Dislocation: Complete disruption of a joint, such that the articular surfaces of the bones that comprise the joint are no longer in contact with one another.
Subluxation: Partial disruption of a joint, in which some degree of contact between the articular surfaces remains.
Fracture-dislocation or fracture-subluxation: Disruption of a joint combined with fracture of at least one of the bones involved in the articulation.
Strain: A tearing injury to muscle fibers resulting from excessive tension or overuse.
Sprain: A tearing injury to one or more ligaments of a joint, which occurs when the joint is forced beyond the limits of its normal planes of motion.
The many different types of orthopedic trauma are classified based on the affected body part.
Upper extremity injury, which includes a broken arm or wrist, collarbone, or ribs
Lower extremity injury, which includes a broken ankle, hip, pelvis, thigh bone and leg bones
Soft tissue injury, which affects the muscles, tendon, and ligaments
Based on the severity it is classified into
Simple trauma-Minor fractures which can be treated with simple measures
Polytrauma-major fractures of multiple bones
open fractures-where there is a breakage in skin and bones protruding out
Life-threatening complex poly traumas
The most common causes of traumatic injuries are:
Twisting the ankle
Road Traffic Accidents
Blows to specific parts of the body
Some people also have a greater propensity for fractures after a fall or accident. For example, a person suffering from osteoporosis, a condition wherein the person’s bones are weak and fragile with some bone conditions (Pathological fractures), can easily break a bone even with a minor fall or slip.
Some people may also suffer from conditions that affect their eyesight or their balance, causing them to fall more frequently and raising their risk of injury.
Additionally, bones do not always break the same way.
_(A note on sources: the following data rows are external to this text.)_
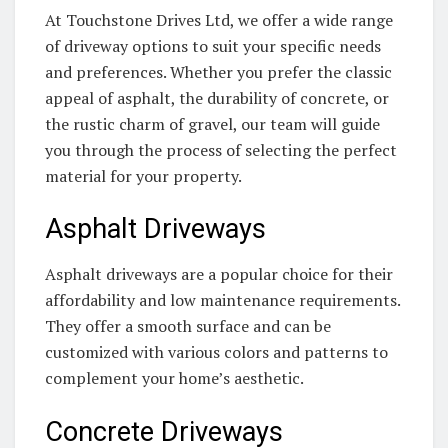
At Touchstone Drives Ltd, we offer a wide range
of driveway options to suit your specific needs
and preferences. Whether you prefer the classic
appeal of asphalt, the durability of concrete, or
the rustic charm of gravel, our team will guide
you through the process of selecting the perfect
material for your property.
Asphalt Driveways
Asphalt driveways are a popular choice for their
affordability and low maintenance requirements.
They offer a smooth surface and can be
customized with various colors and patterns to
complement your home’s aesthetic.
Concrete Driveways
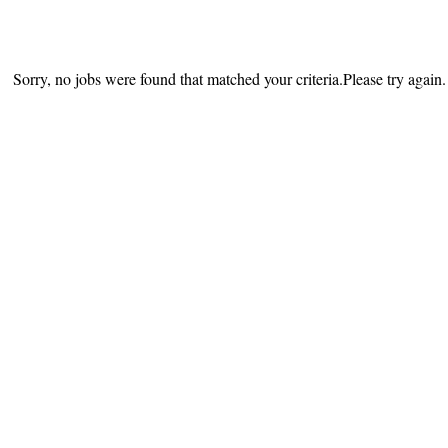
Sorry, no jobs were found that matched your criteria.Please try again.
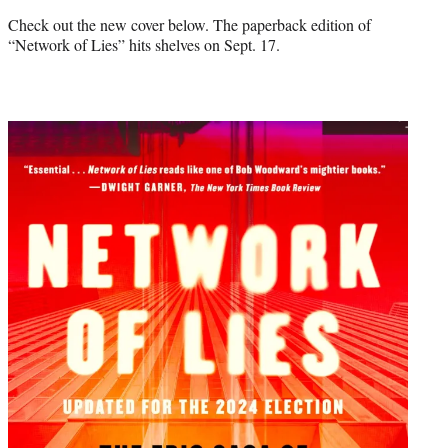
Check out the new cover below. The paperback edition of
“Network of Lies” hits shelves on Sept. 17.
The break can occur in a straight line, diagonally, or in a spiral manner. Bones can also break into several pieces and, in open fractures, they may stick out of the skin.
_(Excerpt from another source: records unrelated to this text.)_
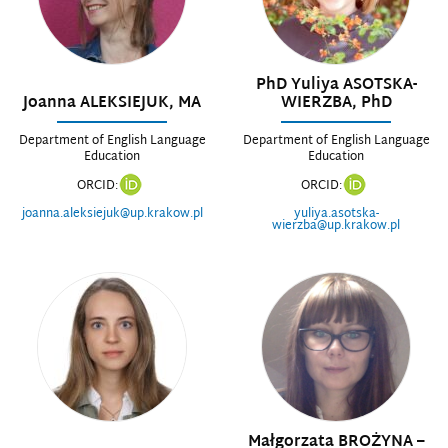
PhD Yuliya ASOTSKA-
Joanna ALEKSIEJUK, MA
WIERZBA, PhD
Department of English Language
Department of English Language
Education
Education
ORCID:
ORCID:
joanna.aleksiejuk@up.krakow.pl
yuliya.asotska-
wierzba@up.krakow.pl
Małgorzata BROŻYNA –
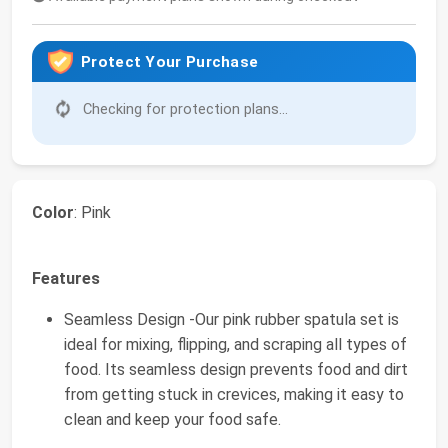
Protect Your Purchase
Checking for protection plans...
Color
: Pink
Features
Seamless Design -Our pink rubber spatula set is
ideal for mixing, flipping, and scraping all types of
food. Its seamless design prevents food and dirt
from getting stuck in crevices, making it easy to
clean and keep your food safe.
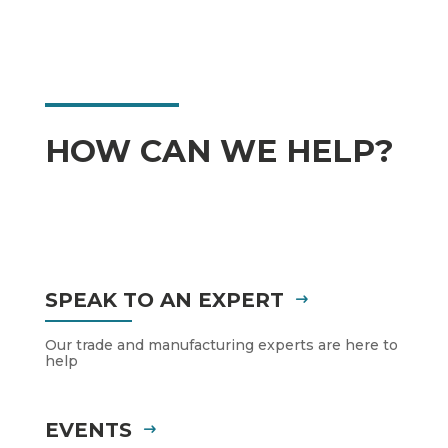
HOW CAN WE HELP?
SPEAK TO AN EXPERT
Our trade and manufacturing experts are here to
help
EVENTS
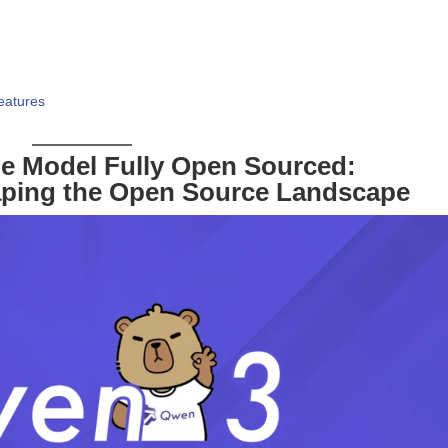
eatures
e Model Fully Open Sourced:
aping the Open Source Landscape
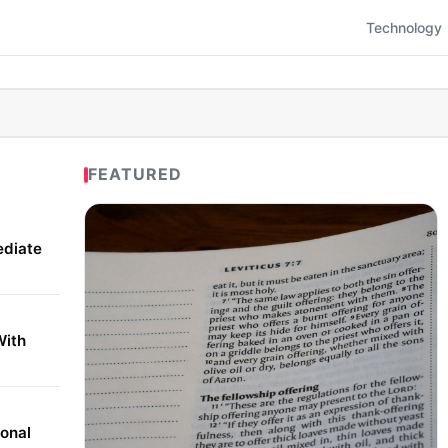
Technology
FEATURED
ediate
With
onal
Key Symptoms and when to obtain Orthopedic Consultation
Trauma to the bones and soft tissues that fall under orthopedic care may be accompanied by several possible symptoms, depending on which part of the body is affected. The most common symptoms of a broken limb or body part include:
Bleeding, but only if the break in the bone damages the skin
Inability to move the affected part without experiencing pain
Bone sticking out at an abnormal angle(DEFORMITY)
Bone sticking out of the skin
A pins and needles sensation if some nerves are injured
Inability to lift or rotate the injured part
Inability to put any weight (for leg injuries)
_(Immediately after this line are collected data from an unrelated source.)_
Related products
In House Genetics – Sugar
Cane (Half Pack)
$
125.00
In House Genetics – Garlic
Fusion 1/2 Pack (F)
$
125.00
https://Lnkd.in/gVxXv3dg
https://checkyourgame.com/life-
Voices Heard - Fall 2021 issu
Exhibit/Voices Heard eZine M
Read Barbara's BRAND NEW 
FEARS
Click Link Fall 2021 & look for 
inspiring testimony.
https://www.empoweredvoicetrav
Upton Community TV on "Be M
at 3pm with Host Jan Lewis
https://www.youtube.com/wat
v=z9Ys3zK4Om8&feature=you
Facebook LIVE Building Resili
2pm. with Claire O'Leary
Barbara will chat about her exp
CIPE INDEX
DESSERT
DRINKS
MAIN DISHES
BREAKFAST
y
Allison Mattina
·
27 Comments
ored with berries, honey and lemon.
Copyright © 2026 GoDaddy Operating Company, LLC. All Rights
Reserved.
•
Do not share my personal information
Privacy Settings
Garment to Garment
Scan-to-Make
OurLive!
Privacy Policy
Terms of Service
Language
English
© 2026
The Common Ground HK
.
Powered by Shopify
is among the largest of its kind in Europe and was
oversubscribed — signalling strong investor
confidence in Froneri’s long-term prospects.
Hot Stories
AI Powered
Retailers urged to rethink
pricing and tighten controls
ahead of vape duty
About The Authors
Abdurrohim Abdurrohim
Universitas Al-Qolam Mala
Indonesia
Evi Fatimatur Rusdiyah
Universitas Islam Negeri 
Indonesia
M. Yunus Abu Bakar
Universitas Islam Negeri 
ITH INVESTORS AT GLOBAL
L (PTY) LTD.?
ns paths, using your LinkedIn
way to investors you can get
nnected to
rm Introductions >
Severe pain when breathing in (for broken ribs)
A grinding, cracking, or snapping noise is heard at the time of the fall or accident
Management of Musculoskeletal injuries
Regardless of the severity of the injury, during the ride to the hospital, it is important to keep the injured body part stable by using temporary splinting of limb
Applying an ice pack to the injured area will help reduce the pain and inflammation
If there is a bone sticking out at an odd angle, no attempt should be made to re-align it. If there is an open wound, it should be covered with a clean cloth and pressure must be applied to minimize the bleeding
Orthopedic trauma is treated depending on its severity. Simple features can be treated conservatively(non-operative) with plaster or simple surgeries-plates and screw fixation/fixation with intramedullary nails
Open injuries: Open injuries involve wounds with Contamination with bad skin conditions which requires management of wound and also bone. These have high chances of infection. These require External Fixation and skin reconstruction
PolyTrauma- These are life-threatening Injuries so requires a multidisciplinary approach and requires ICU care and addressing injuries in order at the same time stabilizing hemodynamics of the patient (Damage Control Orthopedics).